I gave it a little thought and wondered what it is about the game that has drawn me to it for 20 years. I think that the beauty of Midnight is in the atmosphere of the imagination. For some reason that game landscape just allowed the imagination to run free. Once I started playing the game I would just get lost in the story of it. I still do. Which is one of the reasons whyI set up the wiki to try an realise all the information that we know about, and create so much more that we don’t. I want the place to be real, I want the place to live. Yes, the story is full of typical fantasy cliches but there are so many oppurtunities to iron them out and create a very interesting place that more people could inhabit. I am closer to the characters of Midnight, than probably any book that I have ever read. Would I rather have Midnight or Lord of the Rings? Midnight every time!
Wayne Britcliffe caught the mood just about right in my Retro Gamer Article..
The Lords of midnight, Lord of the Rings, Mike Singleton, Retro GamerEven when actually playing the games your imagination takes you beyond, especially in the case of the original’s 8-bit limitations, what you are actually presented with. Swords clash, men scream, the plains fill with marauding enemy armies and smoke rises in the distance as snow begins to fall.

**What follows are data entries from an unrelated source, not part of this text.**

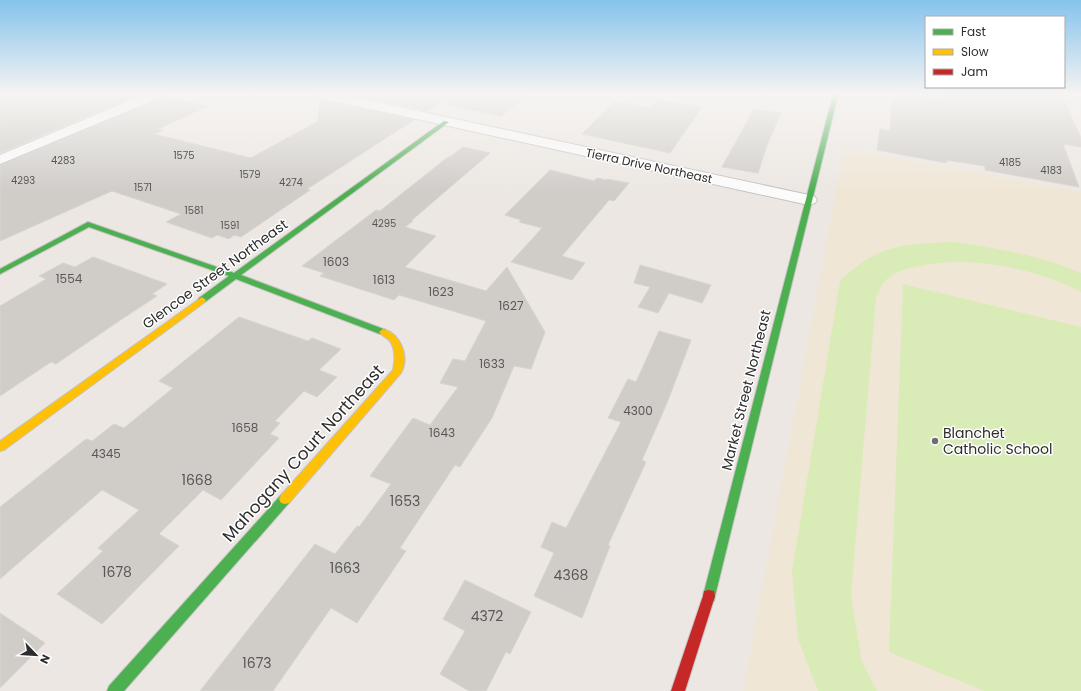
<svg xmlns="http://www.w3.org/2000/svg" width="1081" height="691" font-family="Poppins,sans-serif">
<style>
.education{fill:#efe6d6}
.pitch{fill:#d9ecb7}
.building{fill:#d0cdc9;stroke:#d7d3ce}
.lines{fill:none;stroke-linecap:round;stroke-linejoin:round}
.street-casing{stroke:#c5c3c3;stroke-width:2}
.fast-casing{stroke:#c5c3c3;stroke-width:2}
.slow-casing{stroke:#c5c3c3;stroke-width:2}
.jam-casing{stroke:#c5c3c3;stroke-width:2}
.street{fill:#fcfbfb;fill-rule:evenodd}
.fast{fill:#4caf50;fill-rule:evenodd}
.slow{fill:#ffc107;fill-rule:evenodd}
.jam{fill:#c62828;fill-rule:evenodd}
.poi-dot{fill:#706e6c;stroke:#fff;stroke-width:1.5}
.labels{text-anchor:middle;stroke-width:3;stroke-linejoin:round;paint-order:stroke}
.far-number-label{font-size:10px;fill:#585756}
.far-street-label{font-size:12px;fill:#2d2d2d;stroke:#fff}
.number-label{font-size:12px;fill:#585756}
.street-label{font-size:14px;fill:#2d2d2d;stroke:#fff}
.poi-label{font-size:14px;fill:#2d2d2d;stroke:#fff;text-anchor:start}
.near-number-label{font-size:14px;fill:#585756}
.near-street-label{font-size:17px;fill:#2d2d2d;stroke:#fff}
</style>
<rect width="100%" height="100%" fill="#ece7e2"/>
<!-- education -->
<path class="education" d="M844 148 1081 192V691H743Z"/>
<!-- pitch -->
<path class="pitch" d="M953 242C996 248 1040 255 1081 273V292C1034 268 966 254 915 267 905 269 892 273 885 281 881 286 879 292 876 297L851 596 862 662 877 691H818L798 639 792 571 840 281C877 244 904 244 953 242Z
M903 284 1081 327V691H984L889 652Z"/>
<!-- building -->
<path class="building" d="M0 95H138L0 153Z
M353 95H528L501 116 449 105 450 97 428 111Z
M896 95H912L945 100V95H1062L1081 138V147L1063 144 1079 187 985 170V166L946 160 947 163 877 150 880 129 890 131 892 102H895Z
M162 96 208 106 158 129 163 130 154 134 251 158 318 121 320 98 325 100 414 120 307 189 310 190 241 237 234 235 229 239 217 235 212 238 166 222 181 214 112 191 0 241V165L160 99Z
M659 100 702 107 670 153 582 134 615 101 651 108Z
M754 109 781 113 767 145 758 173 722 167Z
M463 147 490 153 412 220 413 221 405 227 436 236 405 267 486 291 507 267 545 332 531 369 514 366 492 418 460 467 455 465 400 548 406 551 357 623 331 608 273 691H200L315 544 335 554 357 526 359 527 391 484 370 476 413 418 430 425 458 387 440 383 453 359 465 361 486 321 399 295 394 300 320 276 324 273 302 266 376 210 380 211 448 157H450Z
M550 170 594 181 597 178 606 180 607 179 629 183 614 201 609 200 562 256 585 263 572 280 511 262 542 228 519 222 521 220 505 215Z
M93 257 167 284 152 294 157 296 122 319 56 364 51 362 0 396V306L46 279 39 276 63 263 75 267Z
M640 265 711 285 702 303 669 293 658 313 638 307 650 287 634 283Z
M239 317 308 341 312 338 341 349 319 370 337 377 317 397 304 391 275 421 280 423 270 434 279 438 221 500 203 490 159 534 179 546 102 624 57 594 103 551 98 548 139 510 102 490 0 579V507L86 439 92 441 114 424 124 428 173 388 159 381Z
M659 331 691 340 667 403 642 460 646 462 608 545 610 546 582 618 534 596 554 553 541 547 552 522 566 528 621 422 608 418 628 379 636 382Z
M465 580 531 612 510 654 506 652 486 691H469L440 674 465 631 443 619Z
M0 613 45 643 0 688Z"/>
<g class="lines">
<!-- street casing -->
<g class="street-casing">
<path id="street" d="M143 95H161L159 98 0 164V155Z
M319 95H344L809 195 815 197 817 200 815 203 809 205 325 99Z"/>
</g>
<!-- fast casing -->
<g class="fast-casing">
<path id="fast" d="M833 95H838L715 596 714 601 709 602 704 601 703 596Z
M444 121 449 122 241 275 386 330 387 332 386 334H380L236 279 205 302H199L198 300 199 298 229 276 89 227 0 274V269L88 222 234 273Z
M285 494 289 495 291 499 289 503 124 691H107L109 686 281 495Z"/>
</g>
<!-- slow casing -->
<g class="slow-casing">
<path id="slow" d="M202 297 206 300 205 302 4 450 0 451V441Z
M383 329C401 334 410 357 401 373L289 503 285 504 281 503 279 499 281 495 393 370C395 360 396 348 389 340 386 337 382 336 379 332Z"/>
</g>
<!-- jam casing -->
<g class="jam-casing">
<path id="jam" d="M709 590 714 591 715 596 685 691H671L703 596 704 591Z"/>
</g>
<!-- street -->
<use href="#street" class="street"/>
<!-- fast -->
<use href="#fast" class="fast"/>
<!-- slow -->
<use href="#slow" class="slow"/>
<!-- jam -->
<use href="#jam" class="jam"/>
</g>
<!-- sky -->
<linearGradient id="sky" x2="0" y2="1"><stop stop-color="#85c3ec"/><stop offset="0.49" stop-color="#f6f4f2"/><stop offset="1" stop-color="#f6f4f2" stop-opacity="0"/></linearGradient>
<rect width="1081" height="192" fill="url(#sky)"/>
<!-- markers -->
<circle class="poi-dot" cx="935" cy="441" r="4"/>
<g class="labels">
<!-- far-number labels -->
<g class="far-number-label">
<text x="184" y="159">1575</text>
<text x="63" y="164">4283</text>
<text x="1010" y="166">4185</text>
<text x="1051" y="174">4183</text>
<text x="250" y="178">1579</text>
<text x="23" y="184">4293</text>
<text x="291" y="186">4274</text>
<text x="143" y="191">1571</text>
<text x="194" y="214">1581</text>
<text x="384" y="227">4295</text>
<text x="230" y="229">1591</text>
</g>
<!-- far-street labels -->
<g class="far-street-label">
<text transform="translate(649 166) rotate(12)" y="4">Tierra Drive Northeast</text>
</g>
<!-- number labels -->
<g class="number-label">
<text x="336" y="266">1603</text>
<text x="69" y="283">1554</text>
<text x="384" y="284">1613</text>
<text x="441" y="296">1623</text>
<text x="511" y="310">1627</text>
<text x="492" y="368">1633</text>
<text x="638" y="415">4300</text>
<text x="245" y="432">1658</text>
<text x="442" y="437">1643</text>
<text x="106" y="458">4345</text>
</g>
<!-- street labels -->
<g class="street-label">
<text transform="translate(215 274) rotate(-36)" y="5">Glencoe Street Northeast</text>
<text transform="translate(746 390) rotate(-76)" y="5">Market Street Northeast</text>
</g>
<!-- poi labels -->
<g class="poi-label">
<text x="943" y="438">Blanchet<tspan x="943" dy="16">Catholic School</tspan></text>
</g>
<!-- near-number labels -->
<g class="near-number-label">
<text x="197" y="485">1668</text>
<text x="405" y="506">1653</text>
<text x="345" y="573">1663</text>
<text x="117" y="577">1678</text>
<text x="571" y="580">4368</text>
<text x="487" y="621">4372</text>
<text x="257" y="668">1673</text>
</g>
<!-- near-street labels -->
<g class="near-street-label">
<text transform="translate(303 453) rotate(-48)" y="6">Mahogany Court Northeast</text>
</g>
</g>
<!-- legend -->
<rect x="925" y="16" width="140" height="72" fill="#ffffff" stroke="#ababab"/>
<rect x="933" y="29" width="20" height="6" fill="#4caf50" stroke="#ababab"/>
<text x="961" y="36" font-size="12" fill="#2d2d2d">Fast</text>
<rect x="933" y="49" width="20" height="6" fill="#ffc107" stroke="#ababab"/>
<text x="961" y="56" font-size="12" fill="#2d2d2d">Slow</text>
<rect x="933" y="69" width="20" height="6" fill="#c62828" stroke="#ababab"/>
<text x="961" y="76" font-size="12" fill="#2d2d2d">Jam</text>
<!-- north arrow -->
<g transform="translate(36 655) rotate(115)" stroke="#ffffff" stroke-width="3" paint-order="stroke">
<path d="M0-3L7 15L0 10L-7 15Z" fill="#2d2d2d"/>
<text y="-6" font-size="11" font-weight="bold" text-anchor="middle" fill="#2d2d2d">N</text>
</g>
</svg>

Lord Blood dies surrounded by those he has slain in the gatehouse of his overrun Keep – a valiant defence against impossible odds. Shimeril escapes by the skin of his teeth only to have to turn and fight before his Citadels walls.
I have to disagree with one part – to me a very large element of the attraction that LOM has had for me over the years is the exploring. Even though the graphics were reused repeatedly, the landscape was still utterly believable.
I also find that exploring was really exciting. The exaltation of coming across yet another lord; we tried to extrapolate from the keyboard how many lords we were missing… And it wasn’t just one and the same mountain, but there were all different names and combinations.
Otherwise it’s abit like saying there’s only some 250 elements. Once you’ve seen a water molecule you’ve seen ’em all. And the landscape has been beautifully crafted. This is something that DDR never reached; the names were too similar, the landscape lacked distinctive features, and the exploration was hampered by all those stubborn characters getting in the way.